The western suburbs of Chicago don't usually get flooded like say New Orleans flooded but deluged streets made commuting during a day of torrential downpours seem almost apocalyptic. And for some people it was -- basements flooded, furniture saturated beyond saving, drywall soaked, cars drowning under bottomless overpasses.  

Next day, though, rain stopped, we're looking at freezing temps in late April and we're feeling downhearted about not getting back on our bikes.

But a couple days later, temps top out in the high 40s and the sun's shining so we jump on our bikes and head out on the Aurora leg of the IPP just to see what the rain damage is like along the Fox River.

The IPP is finely crushed gravel but the rains have made it either a muddy consistency or put divots in the trail so deep that if you don't keep an eye to the ground you can easily shoulder roll over the bars, so you really have to keep eyeballs peeled.

Nobody else is in sight for the first six or so miles except for an ambling derelict or two (the trail cuts behind some dicey Aurora neighborhoods -- if you've been there, you know and if you live there, you know better), muddy pants, swerving on wobbly legs, weaving from a previous night's bender or early morning flood of beer. No bikers for one or two casually checking out the cool, bright outdoors.

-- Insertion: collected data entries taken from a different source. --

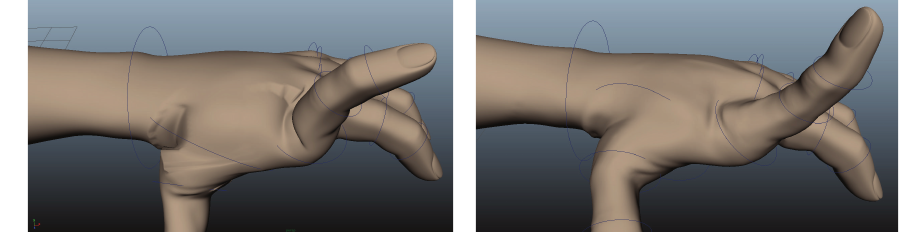
Figure 5: Before and after adjusting skin weights.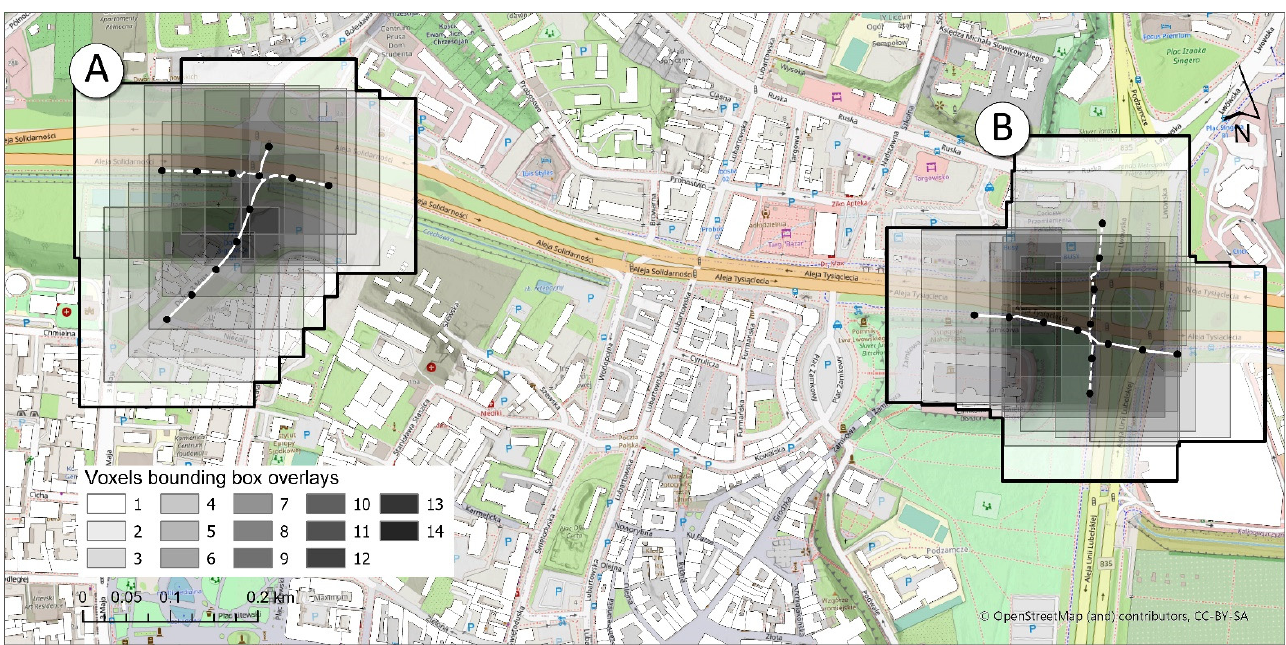
Figure 6. The spatial extent of the 3D ISOVISTS analysis in areas “A” ( A ) and “B” ( B ). The moving bounding box from one measurement point to the next (spaced 40 m) results in a bounding box overlay effect; the overlay border is an extent of the analysis.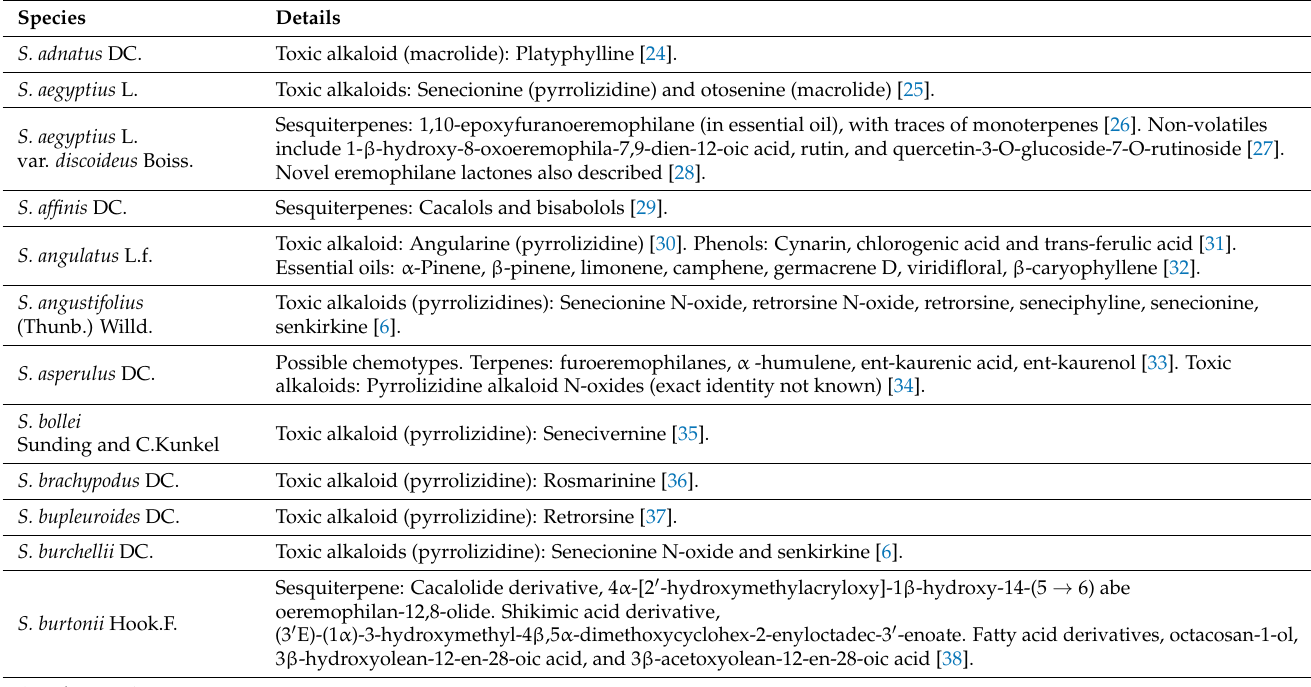
Table 2. Details of phytochemical studies of the 83 species (or subspecies) of Senecio in Africa, for which records could beQuestion: Draft a figure caption describing what is shown.
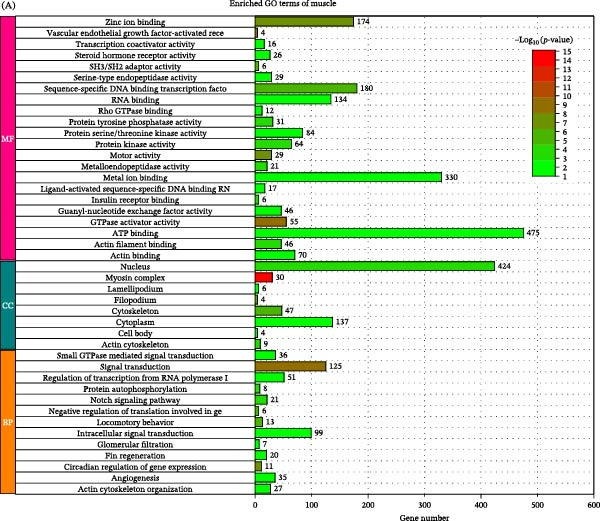
Answer: GO classification of all DEGs in muscle and liver of hybrid grouper. (A) Enriched GO terms of muscle and (B) Enriched GO terms of liver. BPs: biological processes; CCs: cellular components; MFs: molecular functions.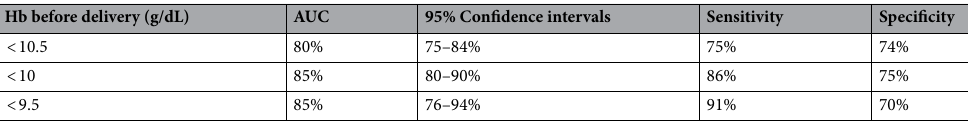
Table 2. Prenatal anemia prediction accuracy of Hb < 10.6 g/dL between 24 and 30 gestational week to predict anemia before delivery using ROC curve analysis. ROC curve analysis was used to predict anemia at delivery. AUC, area under the curve; ROC, receiver operating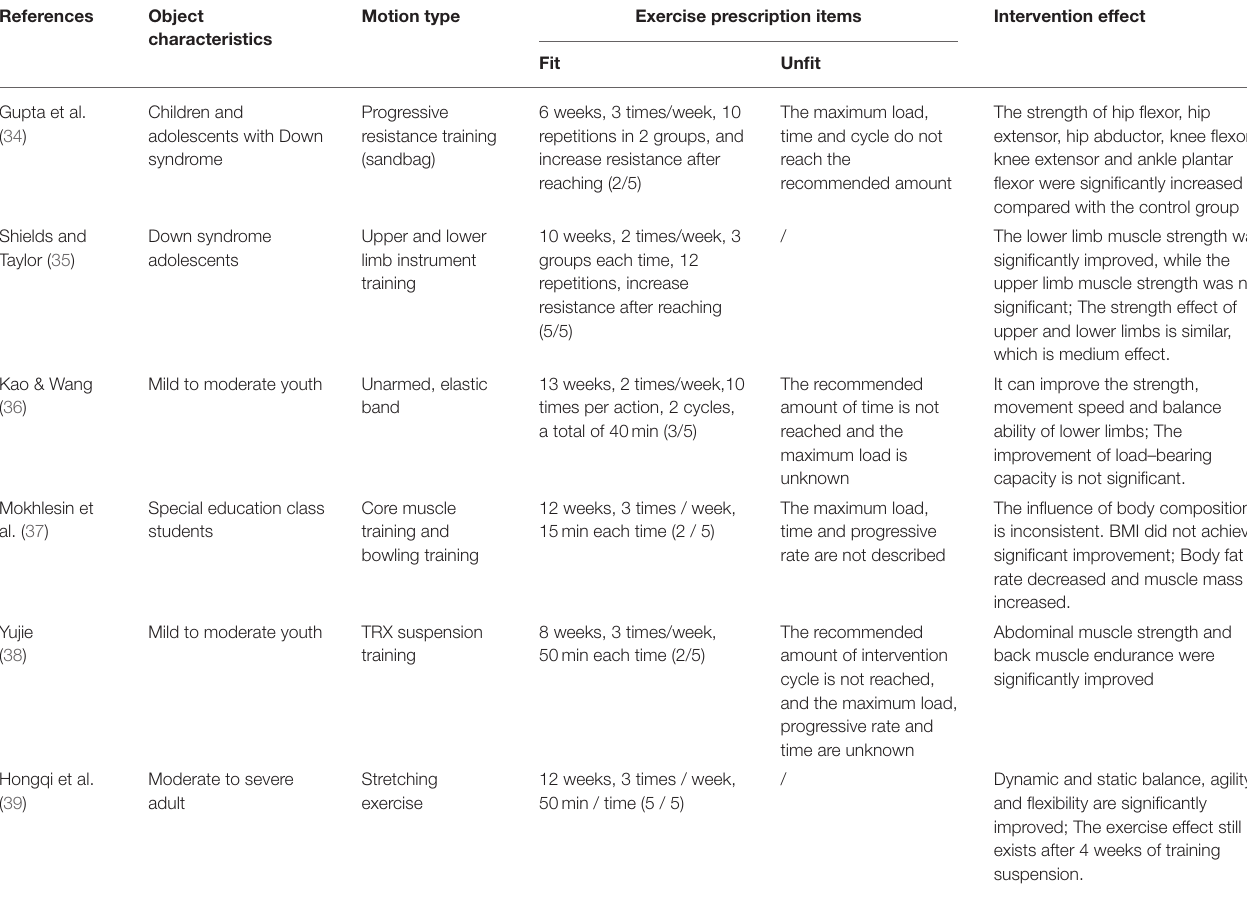
TABLE 3 | Effects of an exercise intervention on muscle strength, muscle endurance, and flexibility of people with intellectual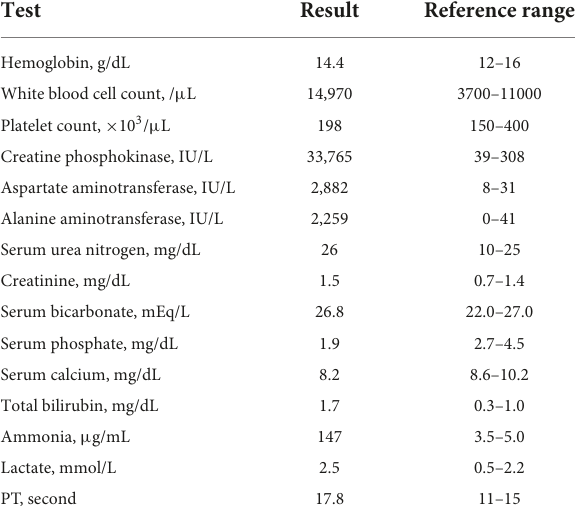
TABLE 1 Laboratory data at emergency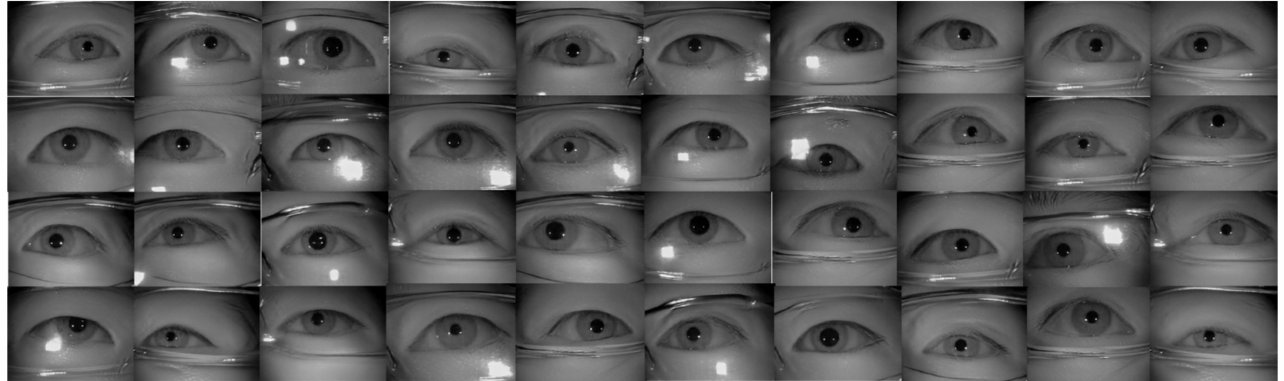
Figure 14. The examples of generated images (trained with CASIA-Iris-Thousands, with glasses) using the proposed iris image generation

Detouring off a patch of flooded path onto Aurora's Route 25 was treachery, cars hissing by us disregarding our sense of heavy traffic vulnerability. We swayed onto the shoulder of the road, over some banging railroad tracks onto a jumbled (but safer) crumbled sidewalk until we crossed a bridge over the overflowing Fox River to the Fox River Trail, which was only inches from a raging river made high with the previous downpours.

The river ran fast to our right as we headed toward North Aurora, which was probably going to be our turn-around point.

The key is, we knew this when we started. It was cold, damp but sunny. And we both felt time was against us - is against us. We want to start the season -- summer is too short and a jump on riding means a jump on life.